Keep Your Heart Healthy 365 Days a Year!Posted by cbrooks on Feb 22, 2016 in Health Blog | 0 comments
Simple Lifestyle Choices Can Lower Your Risk of Heart Disease
In the United States, cardiovascular disease is the leading cause of death among women and men. According to the CDC, about 600,000 Americans die of heart disease annually. This represents almost 25% of all U.S. deaths. To raise awareness of this disease, February has been recognized as “American Heart Month” since 1963. While much progress has been made in the last 53 years, with fewer Americans dying from heart disease and stroke since the 1980s, too many Americans are still dying from this preventable lifestyle disease. This February and every day of the year, you can lower your risk for heart disease by making simple lifestyle choices, and following these 8 heart-healthy tips.
Eight Heart-Healthy Tips to Follow all Year Long
1. Eat Healthy Fats: Yes, you can get healthy by eating fats-the right fats. According to Dr. William Sears, the biggest scientific breakthrough in the prevention of cardiovascular disease is that the type of fat in your diet is more significant in maintaining a healthy heart than the amount of fat in your diet.The healthiest fats to consume are fish fats due to the high concentration of omega 3s.
Omega 3s provide amazing benefits for the heart: a. can lower your blood pressure, decreasing the pounding pressure on your heart. b. increase nitric oxide which relaxes your arteries and improves blood flow by dilating blood vessels.

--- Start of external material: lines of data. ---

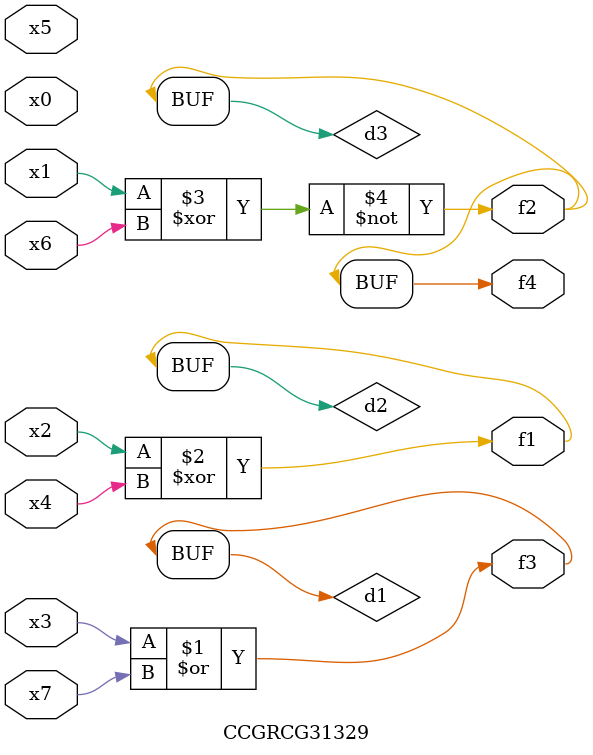
<source format=v>
module CCGRCG31329(
	input x0, x1, x2, x3, x4, x5, x6, x7,
	output f1, f2, f3, f4
);

	wire d1, d2, d3;

	or (d1, x3, x7);
	xor (d2, x2, x4);
	xnor (d3, x1, x6);
	assign f1 = d2;
	assign f2 = d3;
	assign f3 = d1;
	assign f4 = d3;
endmodule

</source>
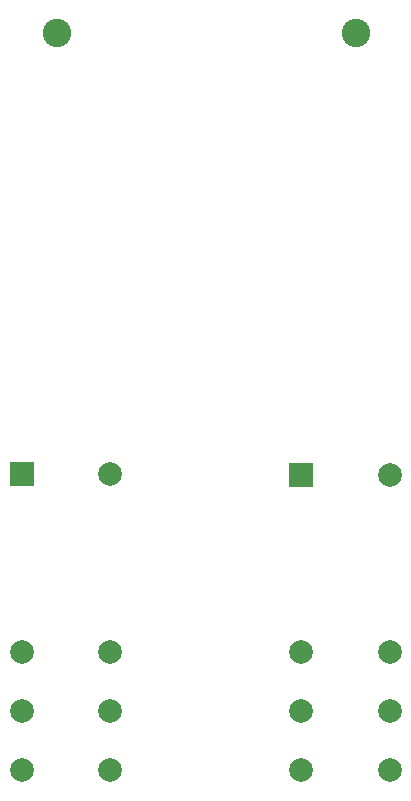
<source format=gbr>
%TF.GenerationSoftware,KiCad,Pcbnew,8.0.4*%
%TF.CreationDate,2024-08-11T17:04:56+02:00*%
%TF.ProjectId,SDCreset,53444372-6573-4657-942e-6b696361645f,rev?*%
%TF.SameCoordinates,Original*%
%TF.FileFunction,Soldermask,Bot*%
%TF.FilePolarity,Negative*%
%FSLAX46Y46*%
G04 Gerber Fmt 4.6, Leading zero omitted, Abs format (unit mm)*
G04 Created by KiCad (PCBNEW 8.0.4) date 2024-08-11 17:04:56*
%MOMM*%
%LPD*%
G01*
G04 APERTURE LIST*
%ADD10C,2.000000*%
%ADD11R,2.000000X2.000000*%
%ADD12C,2.410000*%
G04 APERTURE END LIST*
D10*
%TO.C,K1*%
X159312500Y-109962500D03*
X159312500Y-104962500D03*
X159312500Y-114962500D03*
X166812500Y-109962500D03*
X166812500Y-104962500D03*
X166812500Y-114962500D03*
D11*
X159312500Y-89962500D03*
D10*
X166812500Y-89962500D03*
%TD*%
%TO.C,K2*%
X183000000Y-110000000D03*
X183000000Y-105000000D03*
X183000000Y-115000000D03*
X190500000Y-110000000D03*
X190500000Y-105000000D03*
X190500000Y-115000000D03*
D11*
X183000000Y-90000000D03*
D10*
X190500000Y-90000000D03*
%TD*%
D12*
%TO.C,J1*%
X162350000Y-52580000D03*
X187650000Y-52580000D03*
%TD*%
M02*

</source>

This results in lower blood pressure. c. can reduce the stimulating effects of increased stress hormones. This means less wear and tear on the heart. d. can lower bad cholesterol (LDL) and raise good cholesterol (HDL). Also, it can lower triglycerides, which are considered the most artery clogging fats. Heart-healthy oils you should include in your diet are fish oils (seafood, especially salmon), flax oils, olive oil, Nut oils.
2. Eat More Plant-Based Foods: Experts agree that plant eaters outlive animal eaters. Eating more plant-based foods and less meat can help to lower high blood pressure, high blood cholesterol, and high blood sugar. To blunt the effect of a high-fat meal from affecting your heart, eat more plant-based foods during or while you eat, especially fruits and salads.
3. Decrease Sodium; increase potassium: According to a 2008 study from Harvard Medical School, people who ate twice as much potassium than sodium could cut their risk of cardiovascular disease in half. This balance helps to lower blood pressure. Some foods rich in potassium are: Salmon, medium potato with skin, figs, cantaloupe, artichokes, avocados, yogurt, and bananas. You can reduce your sodium intake by using sea salt; it is lower in sodium than regular table salt.
4. Get Lean/Stay Lean: If you are overweight or obese, you are at greater risk for heart disease that someone who is lean. The fatter you are, the more wear and tear on the heart. A lean body promotes a longer life. Losing weight and getting lean is one of the best things you can do for your heart.
5. Relax: The cardiovascular system and the nervous system are closely connected. Uncontrolled stress or chronic stress causes the brain to pour out stress hormones that stimulate the nerves around the vessels to constrict, resulting in high blood pressure and eventually causing the heart to wear out. Some effective ways to reduce stress are: listening to soothing music, deep breathing, exercise, laughter, and meditation.
6. Move: Physical activity or movement helps to increase nitric oxide which lowers blood pressure, and relax your arteries. Engage in activities that get your heart rate up and pumping. Your heart will thank you for more nitric oxide.
7. Graze: What does it mean to graze? According to Dr. William Sears, when you eat more often, in smaller mini-meals-a pattern called grazing-you won’t feel hungry or uncomfortably full. Follow Dr. Sears’ rule of twos for heart-healthy eating: Eat twice as often, eat half as much, and chew twice as long.
8. Quit Smoking: According to the 2014 Surgeon General Report on smoking and health, smoking is a major cause of cardiovascular disease (CVD) and causes one of every 3 deaths from CVD. Chemicals in cigarette smoke cause the cells that line blood vessels to become swollen and inflamed. This can narrow the blood vessels and can lead to many cardiovascular conditions, but smoking damage is repaired quickly for most smokers who stop smoking. Even long-time smokers can see rapid health improvements when they quit.